• [LIST OF TASKS]:
1/ In the post about Taylor's week in Haiti, how old were the writer and Taylor when they met?
2/ Translate this sentence from the post about Taylor's week in Haiti into Spanish: "We ate Haitian food and squeezed onto one moto together."
3/ Summarize the post about Taylor's week in Haiti in two sentences.

Loving Deeply

“Being deeply loved by someone gives you strength, while loving someone deeply gives you courage.” -Lao Tzu 

 

Today my sweet boyfriend Taylor flew back to North Carolina after an amazing week in Haiti. Last Thursday he ventured to our little Caribbean island for his first experience of life in a country very different from his own. We spent the week fumbling through speaking Creole, secretly stealing kisses on the cheek, and laughing constantly. We ventured from the beach up to the mountain of Fort Jacque. We held malnourished babies and played with the very healthy children that I take care of. We ate Haitian food and squeezed onto one moto together. We loved those around us without borders or limits, and it was the sweetest week.

Taylor and I met when we were at the ripe age of 16. I was a sassy girl looking for trouble and he had a heart of gold. Our time together then was short lived. Little did I know he would become the one six years later to make my heart beat a little faster. We spent our years during college a part at different schools but we always kept in touch. When we graduated from college our paths found their way back to each other in the simplest and most beautiful way.

Taylor has always had a way of loving me through my brokenness. I have a history of believing the lies of the enemy, that I’m not good enough but too much at the same time. Taylor has always crushed those lies instantly. I never thought that I was deserving of someone to love me in such a relentless way. However, in an earthly picture of my Father’s love for me, Taylor loves me without question.

• [RECORDS SHOWN]:
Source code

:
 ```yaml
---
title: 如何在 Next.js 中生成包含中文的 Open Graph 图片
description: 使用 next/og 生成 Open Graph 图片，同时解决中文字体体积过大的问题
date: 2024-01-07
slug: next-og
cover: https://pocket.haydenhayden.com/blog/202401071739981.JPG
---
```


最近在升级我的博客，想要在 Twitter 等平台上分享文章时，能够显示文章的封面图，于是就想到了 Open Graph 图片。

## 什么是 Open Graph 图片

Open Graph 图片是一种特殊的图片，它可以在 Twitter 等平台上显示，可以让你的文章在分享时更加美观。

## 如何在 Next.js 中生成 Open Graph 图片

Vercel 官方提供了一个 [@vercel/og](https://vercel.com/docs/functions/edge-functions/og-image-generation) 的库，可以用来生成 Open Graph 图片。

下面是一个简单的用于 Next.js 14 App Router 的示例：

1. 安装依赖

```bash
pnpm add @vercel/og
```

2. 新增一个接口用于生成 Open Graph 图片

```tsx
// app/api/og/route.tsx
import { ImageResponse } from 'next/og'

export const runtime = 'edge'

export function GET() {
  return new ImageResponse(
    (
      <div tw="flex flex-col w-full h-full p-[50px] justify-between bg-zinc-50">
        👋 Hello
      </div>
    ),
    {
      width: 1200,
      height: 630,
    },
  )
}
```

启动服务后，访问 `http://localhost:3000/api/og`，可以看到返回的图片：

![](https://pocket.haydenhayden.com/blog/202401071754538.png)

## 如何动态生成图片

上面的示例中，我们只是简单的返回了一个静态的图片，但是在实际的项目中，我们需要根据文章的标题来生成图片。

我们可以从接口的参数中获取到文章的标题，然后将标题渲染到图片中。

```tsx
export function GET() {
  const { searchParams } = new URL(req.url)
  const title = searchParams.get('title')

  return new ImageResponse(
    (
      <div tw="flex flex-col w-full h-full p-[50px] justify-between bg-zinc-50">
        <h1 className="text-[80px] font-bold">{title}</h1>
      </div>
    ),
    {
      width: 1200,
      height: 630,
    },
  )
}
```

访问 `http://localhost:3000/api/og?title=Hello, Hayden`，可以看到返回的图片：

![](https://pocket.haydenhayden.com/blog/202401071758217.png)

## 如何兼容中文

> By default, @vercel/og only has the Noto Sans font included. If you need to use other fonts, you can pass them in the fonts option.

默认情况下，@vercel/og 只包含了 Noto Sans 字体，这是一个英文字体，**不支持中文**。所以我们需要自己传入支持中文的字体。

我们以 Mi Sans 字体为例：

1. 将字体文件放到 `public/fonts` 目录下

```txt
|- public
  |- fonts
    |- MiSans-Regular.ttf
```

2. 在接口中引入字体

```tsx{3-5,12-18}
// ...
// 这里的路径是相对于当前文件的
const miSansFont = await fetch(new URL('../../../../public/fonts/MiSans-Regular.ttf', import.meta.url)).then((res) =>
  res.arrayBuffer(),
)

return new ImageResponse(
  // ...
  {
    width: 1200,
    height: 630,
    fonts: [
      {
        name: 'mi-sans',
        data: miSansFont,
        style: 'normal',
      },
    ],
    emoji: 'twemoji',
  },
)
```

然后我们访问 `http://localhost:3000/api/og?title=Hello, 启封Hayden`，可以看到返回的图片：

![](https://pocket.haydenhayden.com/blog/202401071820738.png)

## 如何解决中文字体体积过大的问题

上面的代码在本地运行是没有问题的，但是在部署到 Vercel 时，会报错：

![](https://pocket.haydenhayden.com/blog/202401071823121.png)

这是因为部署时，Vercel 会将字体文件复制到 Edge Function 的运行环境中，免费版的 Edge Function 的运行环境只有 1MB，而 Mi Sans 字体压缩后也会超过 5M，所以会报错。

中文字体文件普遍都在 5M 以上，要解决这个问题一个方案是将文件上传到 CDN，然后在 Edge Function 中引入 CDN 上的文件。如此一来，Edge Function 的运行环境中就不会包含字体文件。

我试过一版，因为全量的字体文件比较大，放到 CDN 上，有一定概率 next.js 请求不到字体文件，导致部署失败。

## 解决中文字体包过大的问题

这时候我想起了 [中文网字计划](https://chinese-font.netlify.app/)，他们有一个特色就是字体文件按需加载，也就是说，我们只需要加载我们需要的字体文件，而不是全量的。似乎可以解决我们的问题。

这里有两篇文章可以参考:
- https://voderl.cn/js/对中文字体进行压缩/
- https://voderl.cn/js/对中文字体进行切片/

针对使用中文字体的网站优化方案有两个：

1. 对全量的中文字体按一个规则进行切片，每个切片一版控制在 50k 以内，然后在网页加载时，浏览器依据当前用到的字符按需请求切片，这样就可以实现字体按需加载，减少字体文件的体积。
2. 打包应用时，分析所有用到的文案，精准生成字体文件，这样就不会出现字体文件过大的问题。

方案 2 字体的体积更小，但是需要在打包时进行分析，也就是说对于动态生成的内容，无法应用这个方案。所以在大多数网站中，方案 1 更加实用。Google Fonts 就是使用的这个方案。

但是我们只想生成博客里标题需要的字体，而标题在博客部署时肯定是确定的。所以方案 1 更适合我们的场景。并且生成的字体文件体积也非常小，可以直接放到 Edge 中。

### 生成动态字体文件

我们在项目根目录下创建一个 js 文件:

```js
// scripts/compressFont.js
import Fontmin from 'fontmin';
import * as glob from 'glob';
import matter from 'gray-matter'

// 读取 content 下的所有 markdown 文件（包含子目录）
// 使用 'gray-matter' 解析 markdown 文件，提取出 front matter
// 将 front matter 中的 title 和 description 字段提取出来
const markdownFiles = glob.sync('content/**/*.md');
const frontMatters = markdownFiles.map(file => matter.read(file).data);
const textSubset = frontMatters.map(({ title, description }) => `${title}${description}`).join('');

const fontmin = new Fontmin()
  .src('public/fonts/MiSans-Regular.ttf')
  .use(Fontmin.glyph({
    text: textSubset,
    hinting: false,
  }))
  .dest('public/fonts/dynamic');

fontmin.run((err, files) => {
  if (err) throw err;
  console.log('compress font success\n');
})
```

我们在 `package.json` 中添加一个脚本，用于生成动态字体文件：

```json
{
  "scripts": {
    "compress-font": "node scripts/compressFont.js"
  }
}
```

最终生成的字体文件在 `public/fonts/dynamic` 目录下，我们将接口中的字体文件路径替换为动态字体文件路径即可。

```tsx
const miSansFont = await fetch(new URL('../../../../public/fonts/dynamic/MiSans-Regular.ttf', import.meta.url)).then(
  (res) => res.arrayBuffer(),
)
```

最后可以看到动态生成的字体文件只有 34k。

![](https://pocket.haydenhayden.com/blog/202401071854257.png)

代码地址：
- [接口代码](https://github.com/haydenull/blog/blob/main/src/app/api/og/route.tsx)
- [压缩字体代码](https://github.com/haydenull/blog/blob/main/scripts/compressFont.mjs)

• [RESULTS OF THE TASKS]:
1/ They were 16.

2/ Comimos comida haitiana y nos apretujamos juntos en una sola moto.

3/ The writer recalls a week in Haiti with boyfriend Taylor, who has now flown back to North Carolina, spent fumbling through Creole, traveling from the beach to the mountain of Fort Jacque, holding malnourished babies, and laughing constantly. The two first met at 16, kept in touch through college at different schools, and found their way back to each other after graduating, and the writer says Taylor loves without question and instantly crushes the lie of not being good enough.